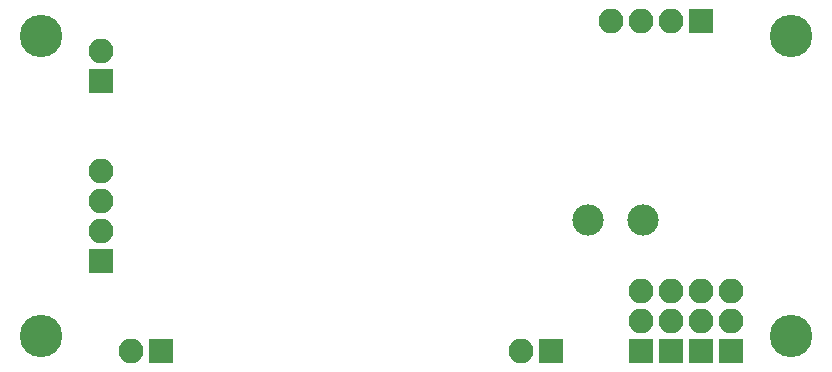
<source format=gbr>
G04 #@! TF.FileFunction,Soldermask,Bot*
%FSLAX46Y46*%
G04 Gerber Fmt 4.6, Leading zero omitted, Abs format (unit mm)*
G04 Created by KiCad (PCBNEW 4.0.7) date 05/02/18 00:14:41*
%MOMM*%
%LPD*%
G01*
G04 APERTURE LIST*
%ADD10C,0.100000*%
%ADD11C,2.650000*%
%ADD12C,3.600000*%
%ADD13R,2.100000X2.100000*%
%ADD14O,2.100000X2.100000*%
G04 APERTURE END LIST*
D10*
D11*
X51097800Y14908000D03*
X55697800Y14908000D03*
D12*
X4753800Y30496000D03*
X68253800Y5096000D03*
X68253800Y30496000D03*
X4753800Y5096000D03*
D13*
X9833800Y26686000D03*
D14*
X9833800Y29226000D03*
D13*
X55553800Y3826000D03*
D14*
X55553800Y6366000D03*
X55553800Y8906000D03*
D13*
X63173800Y3826000D03*
D14*
X63173800Y6366000D03*
X63173800Y8906000D03*
D13*
X60633800Y3826000D03*
D14*
X60633800Y6366000D03*
X60633800Y8906000D03*
D13*
X58093800Y3826000D03*
D14*
X58093800Y6366000D03*
X58093800Y8906000D03*
D13*
X9833800Y11446000D03*
D14*
X9833800Y13986000D03*
X9833800Y16526000D03*
X9833800Y19066000D03*
D13*
X47933800Y3826000D03*
D14*
X45393800Y3826000D03*
D13*
X14913800Y3826000D03*
D14*
X12373800Y3826000D03*
D13*
X60633800Y31766000D03*
D14*
X58093800Y31766000D03*
X55553800Y31766000D03*
X53013800Y31766000D03*
M02*

</source>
────────────────────────────────────────
• What the task requires: Could you set down, exactly as written, every line from the start of the records above through the line containing "X68253800Y30496000D03*", leaving the pictures out?

• Solution below:
<source format=gbr>
G04 #@! TF.FileFunction,Soldermask,Bot*
%FSLAX46Y46*%
G04 Gerber Fmt 4.6, Leading zero omitted, Abs format (unit mm)*
G04 Created by KiCad (PCBNEW 4.0.7) date 05/02/18 00:14:41*
%MOMM*%
%LPD*%
G01*
G04 APERTURE LIST*
%ADD10C,0.100000*%
%ADD11C,2.650000*%
%ADD12C,3.600000*%
%ADD13R,2.100000X2.100000*%
%ADD14O,2.100000X2.100000*%
G04 APERTURE END LIST*
D10*
D11*
X51097800Y14908000D03*
X55697800Y14908000D03*
D12*
X4753800Y30496000D03*
X68253800Y5096000D03*
X68253800Y30496000D03*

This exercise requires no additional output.